ICG’s chief executive Eamonn Rothwell, and other senior managers have already offered €18.50 to buy the group placing a value €471m on the business, including €100m debt.
In early April the joint bidders, who had been stake building in ICG, said it was possible they could offer over €20 per share for the group once it had carried out due diligence which is now “substantially complete.”
In the meantime they bought shares at prices of up to €20.75 in ICG and any bid will have to be at that level or higher, under stock exchange rules.
A share price of €20.75 values the group at well over €500m.
The consortium is expected to announce a bid either today or on Monday, according to reliable market sources.
Following the MBO announcement, shares in the company rose well above €19 and held at that level and their value boosted further as the Doyle Group and One51, led by well known businessman Philip Lynch, continued to mop up any available equity.
It remains to be seen if the management will come up with a further offer to counter whatever the consortium of One51 and the Doyle Group comes up with.
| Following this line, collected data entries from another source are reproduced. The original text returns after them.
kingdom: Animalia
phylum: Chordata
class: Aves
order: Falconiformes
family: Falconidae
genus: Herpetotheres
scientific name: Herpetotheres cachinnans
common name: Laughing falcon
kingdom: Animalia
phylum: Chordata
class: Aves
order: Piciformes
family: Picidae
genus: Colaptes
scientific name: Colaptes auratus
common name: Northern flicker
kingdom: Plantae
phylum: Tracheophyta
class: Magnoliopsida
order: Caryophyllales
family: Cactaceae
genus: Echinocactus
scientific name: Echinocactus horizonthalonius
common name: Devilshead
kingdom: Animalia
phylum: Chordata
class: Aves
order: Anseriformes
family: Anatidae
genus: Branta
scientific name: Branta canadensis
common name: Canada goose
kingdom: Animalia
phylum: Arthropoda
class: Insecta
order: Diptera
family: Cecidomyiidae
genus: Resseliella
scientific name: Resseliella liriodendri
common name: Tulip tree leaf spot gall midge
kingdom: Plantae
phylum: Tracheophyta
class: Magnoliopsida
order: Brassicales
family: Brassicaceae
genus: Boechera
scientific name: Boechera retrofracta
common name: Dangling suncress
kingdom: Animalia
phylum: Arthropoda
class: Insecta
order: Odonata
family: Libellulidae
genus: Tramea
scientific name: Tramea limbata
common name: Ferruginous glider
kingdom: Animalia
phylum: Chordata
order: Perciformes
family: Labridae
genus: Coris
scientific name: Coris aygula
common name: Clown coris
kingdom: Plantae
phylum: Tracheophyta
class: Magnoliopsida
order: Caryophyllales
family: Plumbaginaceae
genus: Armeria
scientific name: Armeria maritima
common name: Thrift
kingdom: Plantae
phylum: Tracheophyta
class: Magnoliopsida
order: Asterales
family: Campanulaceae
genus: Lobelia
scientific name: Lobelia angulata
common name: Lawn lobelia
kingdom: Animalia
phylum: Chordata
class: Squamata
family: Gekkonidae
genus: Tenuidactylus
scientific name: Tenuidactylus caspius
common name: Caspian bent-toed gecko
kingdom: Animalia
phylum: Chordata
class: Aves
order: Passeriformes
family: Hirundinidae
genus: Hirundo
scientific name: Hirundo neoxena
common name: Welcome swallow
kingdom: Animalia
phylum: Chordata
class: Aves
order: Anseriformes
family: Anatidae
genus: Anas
At the time of the MBO announcement Mr Rothwell said he upped his offer to €18.50 from €17.50 under pressure from the independent directors.
Whether that means they will not try to top whatever potential offer emerges from the consortium is unknown.
However, Stuart Draper, head of research at Dolmen Stockbrokers, argues that at €20.75 the company is pretty well valued and “it will be hard for anyone to justify going much beyond that price level for the business,” he said.
Shares in the group were unchanged at €20.65 as the markets expect further developments within days.